Included columns also have additional advantages:
- can be added to a unique index without influencing uniqueness
- support even (some) types that can’t be used in normal indices
- don’t count to the limit of number of index columns (16)
- don’t count to the limit of index size (900 bytes)
The following (logical) restriction apply:
- are always at the end of index
- the index must contain at least one “normal” (key) column
- can’t be used in clustered indices
Of course, even included columns have impact to index size so they can slow donw operations with the index and consume disk space.
Support in Dynamics AX 2012
Creating an included column in AX2012 is very simple. Add a field to an index in the same way as usual and then change IncludedColumns property of the index column to Yes.
The image shows a concrete example in AX2012 – index TransIdIx on table CustInvoiceTrans. It has three “normal” fields useful for searching and two additional fields (Qty a QtyPhysical) to cover some queries for these fields.
In the similar way you can extend even unique indices. For example, you can create an index with a unique field Id and attach a field Name that you often ask for. Although such an index can still be assigned as primary (it couldn’t be, if the second field was not an included column), but database synchronization fails. So – unique indices works, primary ones don’t.
Although AX allows you to switch IncludedColumn property on any field, any invalid configuration is naturally refused by SQL Server during synchronization.
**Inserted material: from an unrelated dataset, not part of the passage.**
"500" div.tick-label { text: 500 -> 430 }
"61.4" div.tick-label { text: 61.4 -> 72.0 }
You may also benefit from support for included columns for reflection. You might want, for example, to list details of all indices in your module. You can use the following methods in DictIndex class:
- int numberOfIncludedColumns()
- FieldId includedColumns(int _inclColumnIdx)
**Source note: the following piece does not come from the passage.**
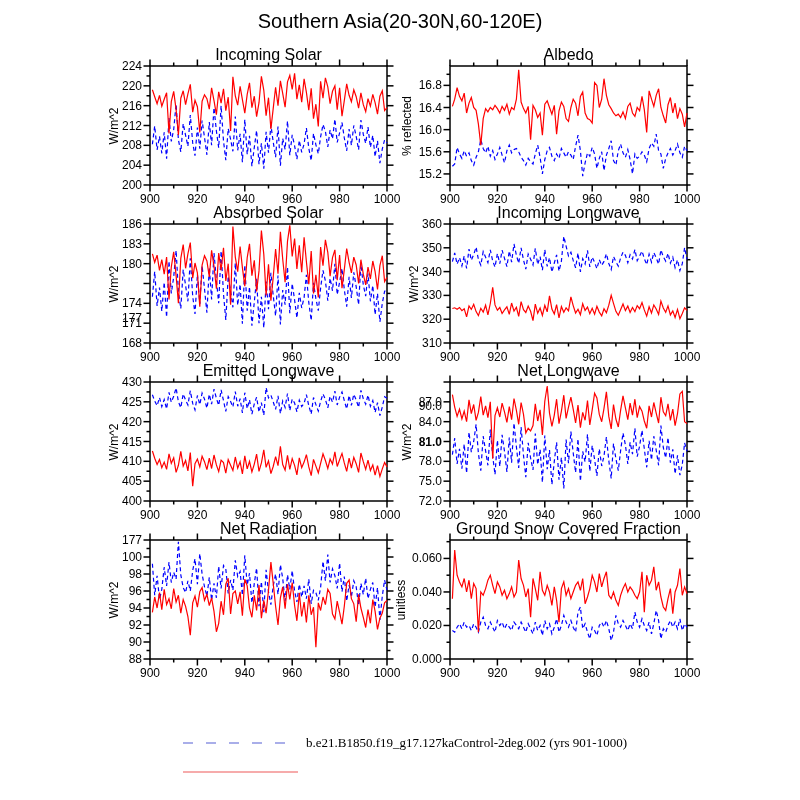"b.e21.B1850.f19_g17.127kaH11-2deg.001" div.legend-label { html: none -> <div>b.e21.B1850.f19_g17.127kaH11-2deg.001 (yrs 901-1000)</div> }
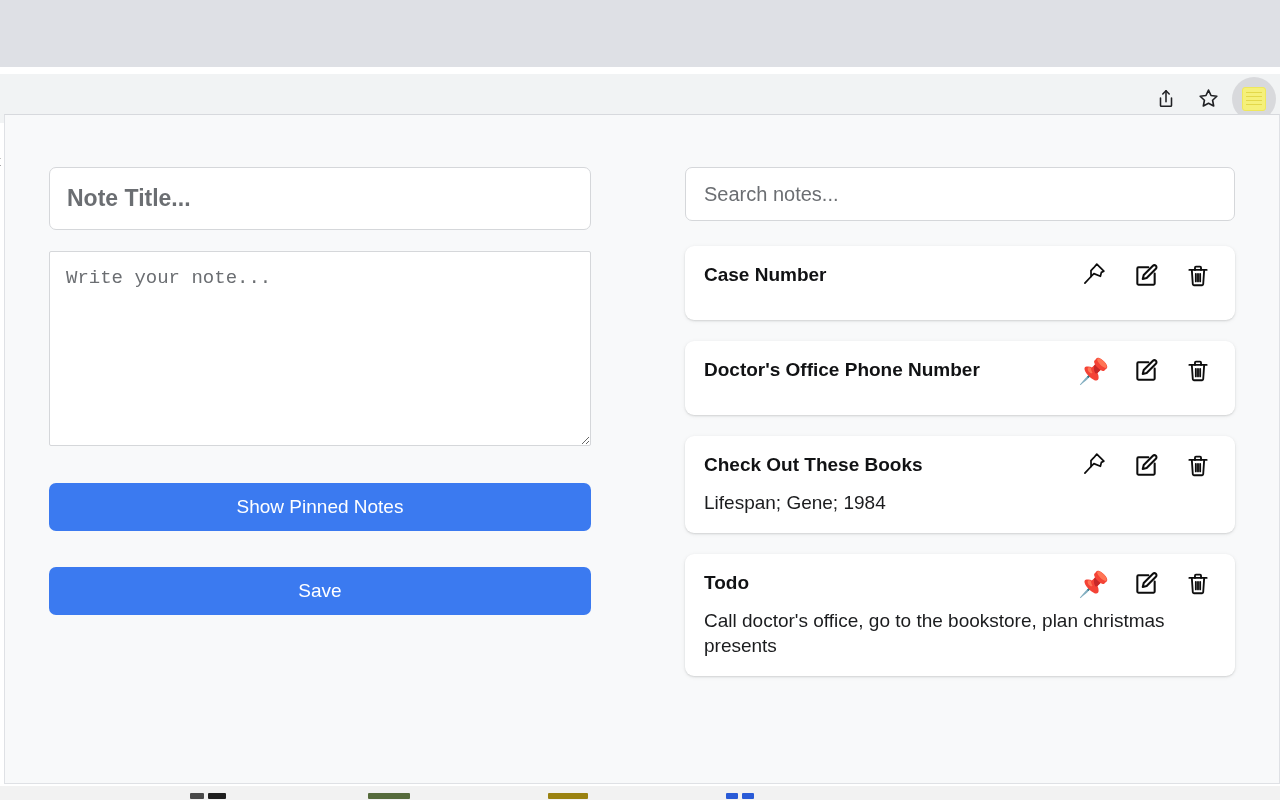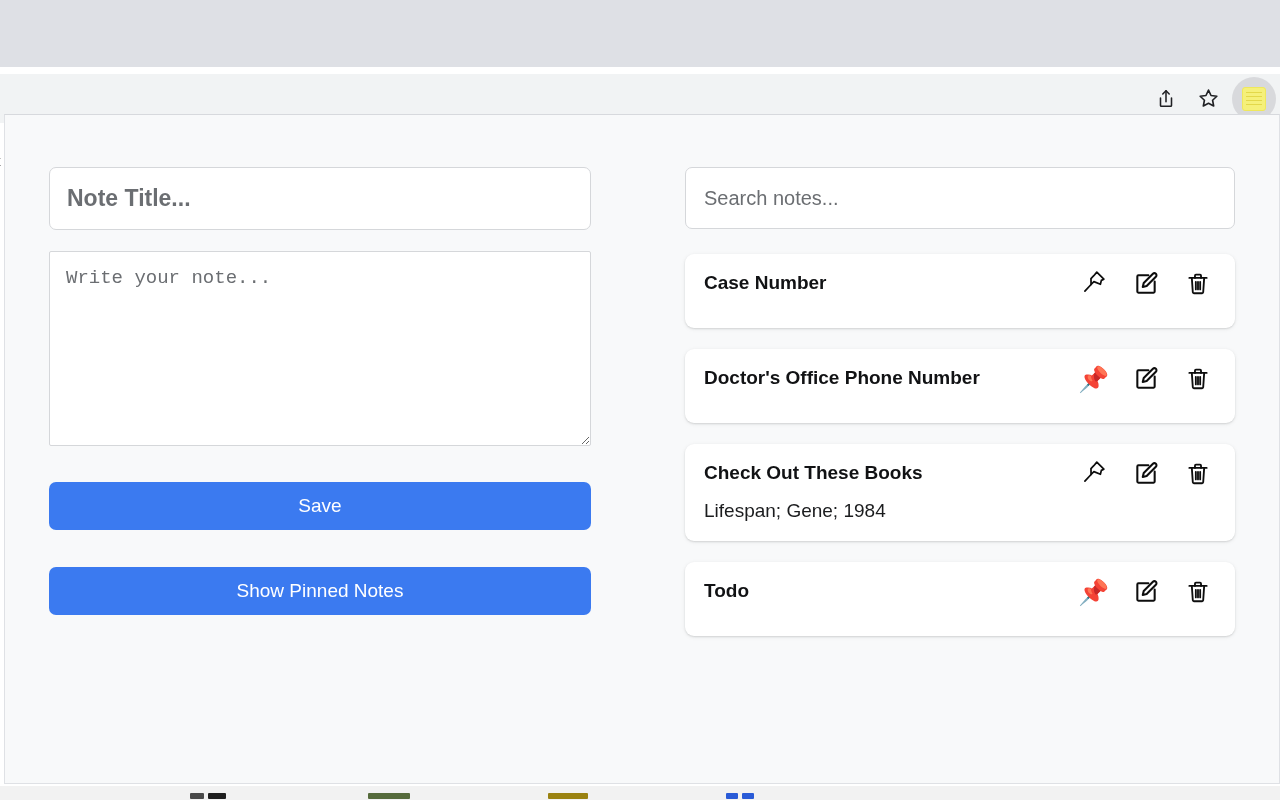"Search notes..." #search-input { height: 62px -> 54px }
I’ve found a problem here with the automatically generated RecId index. It’s also visible in the following image – AX returns correct number of included columns for other indices (1 and 0), but 35888 included columns in RecId index is palpable nonsense. Moreover every run returns different value – it looks like if AX reads a wrong memory address – but who knows?
Included columns are surely worth using – without them, you either have to do without covering some queries, or to make full-blown (and expensively maintained) indices. Sometimes included columns can help you to even reduce the number of needed indices.
But is doesn’t mean that you can begin to mindlessly add columns to indices – maintenance of included columns has its costs too.